Output Variable Members:
-
$keywords is an array that is filled with all keywords found.
-
$tsearch is a string containing the TSearch2 part of the SQL WHERE clause.
-
$ilike is a string containing the ILIKE part of the SQL WHERE clause in either Prepared Statement format or regular SQL.
-
$db_ilike_data is an array containing the ILIKE Prepared Statement references as keys, and the search strings as values.
-
$error_msg is a string containing a human readable error message if parse() returned false.
-
$error_tok is a string containing the token where the error occurred.
- $error_pos is an integer of the character offset in the original string where the error occurred.
Notes
TSearch2 looks hard on the surface, but is really very easy to install, set up, and even add to an existing database! I suggest reading through the introduction page to get started with TSearch2 if you have not already.
One of the main reasons for writing a full blown parser for this, instead of trying a bunch of fancy regex, has to do with dealing with searching on phrases (text in double or single quotes). TSearch2 is a word indexer, and therefore cannot perform true phrase searches. For example, if you searched on 'computer & programmer', TSearch2 would return all matches that contained both words, but they would not necessarily be next to each other, which may not matter.
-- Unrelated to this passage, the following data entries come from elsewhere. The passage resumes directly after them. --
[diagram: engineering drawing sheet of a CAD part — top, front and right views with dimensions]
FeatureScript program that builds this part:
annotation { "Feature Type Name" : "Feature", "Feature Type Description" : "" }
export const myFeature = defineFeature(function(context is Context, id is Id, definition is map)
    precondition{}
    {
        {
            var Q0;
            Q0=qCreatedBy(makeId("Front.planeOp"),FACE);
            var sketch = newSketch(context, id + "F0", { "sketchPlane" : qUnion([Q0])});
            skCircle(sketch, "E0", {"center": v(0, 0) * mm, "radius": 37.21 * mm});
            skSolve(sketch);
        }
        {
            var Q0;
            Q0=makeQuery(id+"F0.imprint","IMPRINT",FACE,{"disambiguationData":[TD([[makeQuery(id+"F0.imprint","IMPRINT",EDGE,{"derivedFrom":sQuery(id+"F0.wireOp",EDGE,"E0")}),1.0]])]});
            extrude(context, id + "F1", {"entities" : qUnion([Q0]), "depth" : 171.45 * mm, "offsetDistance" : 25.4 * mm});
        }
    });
However, if you searched for '"computer programmer"', indicating you wanted that phrases, i.e. those two words have to appear in the text and they must be consecutive, TSearch2 cannot guarantee such a match.
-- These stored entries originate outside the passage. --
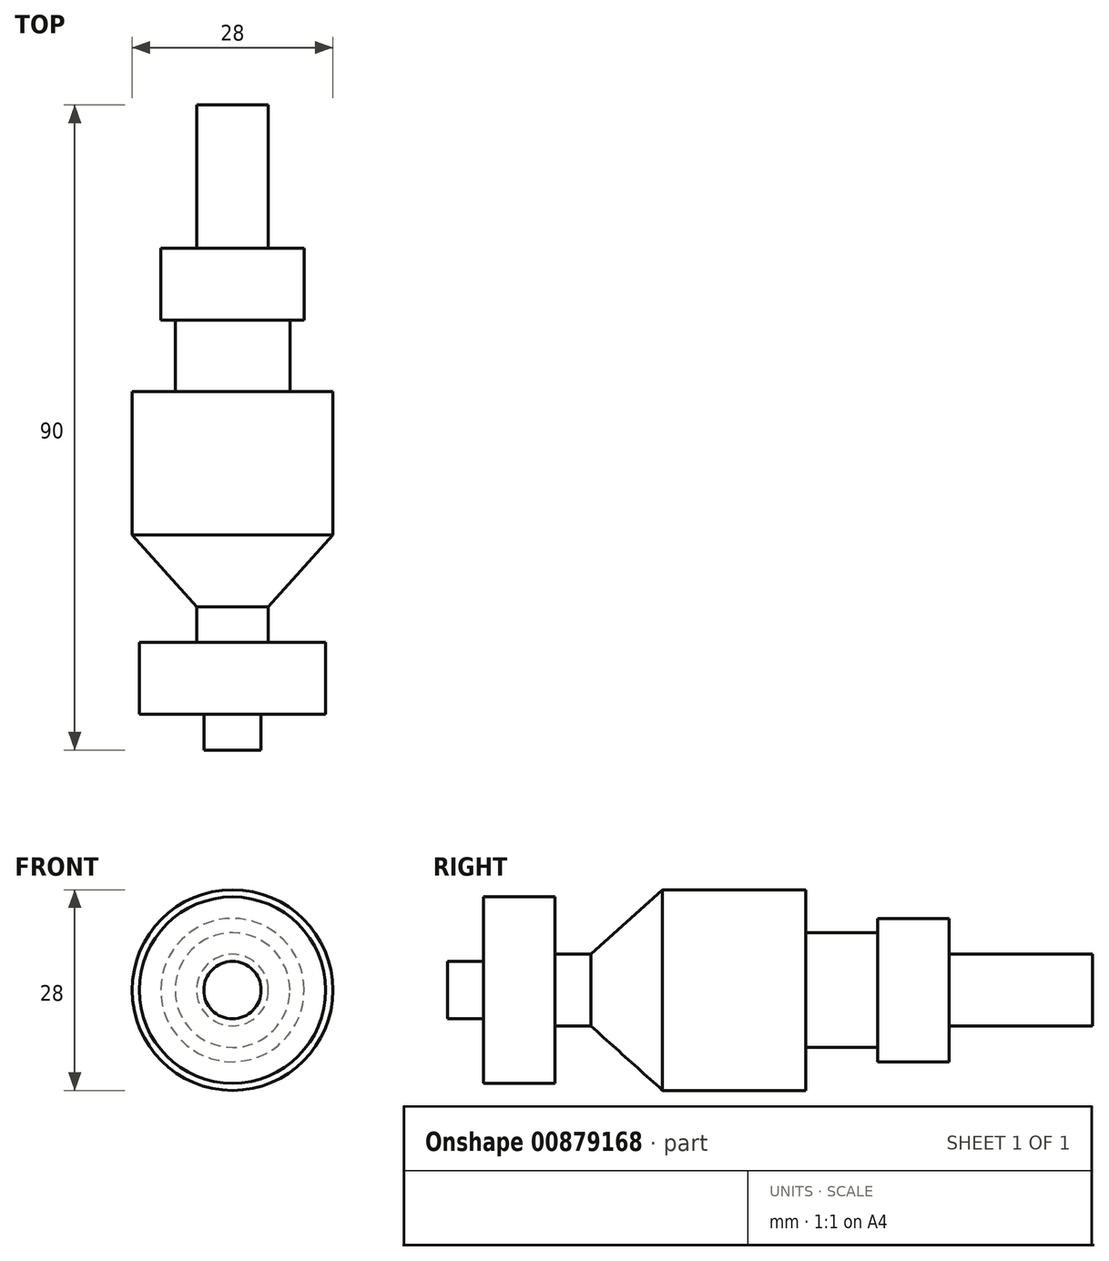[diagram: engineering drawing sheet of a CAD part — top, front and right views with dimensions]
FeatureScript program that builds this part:
annotation { "Feature Type Name" : "Feature", "Feature Type Description" : "" }
export const myFeature = defineFeature(function(context is Context, id is Id, definition is map)
    precondition{}
    {
        {
            var Q0;
            Q0=qCreatedBy(makeId("Right.planeOp"),FACE);
            var sketch = newSketch(context, id + "F0", { "sketchPlane" : qUnion([Q0])});
            skLineSegment(sketch, "E0", {"start": v(0, 0) * mm, "end": v(-56.54, 0) * mm, "construction": true});
            skLineSegment(sketch, "E1", {"start": v(0, 0) * mm, "end": v(0, 5) * mm});
            skLineSegment(sketch, "E2", {"start": v(0, 5) * mm, "end": v(-20, 5) * mm});
            skLineSegment(sketch, "E3", {"start": v(-20, 5) * mm, "end": v(-20, 10) * mm});
            skLineSegment(sketch, "E4", {"start": v(-20, 10) * mm, "end": v(-30, 10) * mm});
            skLineSegment(sketch, "E5", {"start": v(-30, 10) * mm, "end": v(-30, 8) * mm});
            skLineSegment(sketch, "E6", {"start": v(-30, 8) * mm, "end": v(-40, 8) * mm});
            skLineSegment(sketch, "E7", {"start": v(-40, 8) * mm, "end": v(-40, 14) * mm});
            skLineSegment(sketch, "E8", {"start": v(-40, 14) * mm, "end": v(-60, 14) * mm});
            skLineSegment(sketch, "E9", {"start": v(-60, 14) * mm, "end": v(-70, 5) * mm});
            skLineSegment(sketch, "E10", {"start": v(-70, 5) * mm, "end": v(-75, 5) * mm});
            skLineSegment(sketch, "E11", {"start": v(-75, 5) * mm, "end": v(-75, 13) * mm});
            skLineSegment(sketch, "E12", {"start": v(-75, 13) * mm, "end": v(-85, 13) * mm});
            skLineSegment(sketch, "E13", {"start": v(-85, 13) * mm, "end": v(-85, 4) * mm});
            skLineSegment(sketch, "E14", {"start": v(-85, 4) * mm, "end": v(-90, 4) * mm});
            skLineSegment(sketch, "E15", {"start": v(-90, 4) * mm, "end": v(-90, 0) * mm});
            skLineSegment(sketch, "E16", {"start": v(-90, 0) * mm, "end": v(0, 0) * mm});
            skSolve(sketch);
        }
        {
            var Q0;
            Q0=makeQuery(id+"F0.imprint","IMPRINT",FACE,{"disambiguationData":[TD([[makeQuery(id+"F0.imprint","IMPRINT",EDGE,{"derivedFrom":sQuery(id+"F0.wireOp",EDGE,"E1")}),1.0]])]});
            var Q1;
            Q1=sQuery(id+"F0.wireOp",EDGE,"E16");
            revolve(context, id + "F1", {"surfaceOperationType" : NewSurfaceOperationType.NEW, "entities" : qUnion([Q0]), "axis" : qUnion([Q1]), "revolveType" : RevolveType.FULL});
        }
    });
The way to include phrase searches with TSearch2 is to include a LIKE or ILIKE (case insensitive LIKE) in the WHERE clause of the SQL statement. The problem gets a little complex though, when trying to extract any phrases from the user supplied search string since full nested parenthesis are supported. The ILIKE clause also has to retain the logic (AND, OR, and NOT) between possible multiple phrases in a single search. For example, is someone searched on: 'computer ("c++" or "visual basic")' then the ILIKE would be: 'AND (text ILIKE '%c++%' OR text ILIKE '%visual basic%')' The attachment of the ILIKE expression to the WHERE clause is with AND, but the two phrases are an OR condition which must be retained.
In light of the complexity, I decided early on that this would be much easier to do with a real parser instead of trying to use regex. However, it could also be that my regex knowledge is not up to the task since I know regex does support recursive back-references, but I never dug into regex that deeply. I wanted to write a parser anyway... :-)
I have a few more notes about highlighting the keywords and phrases in the result set, but it's late and I need to sleep. Those notes will be forth coming, but briefly it has to do with the fact that TSearch2 "stemms" the words it indexes and searches with.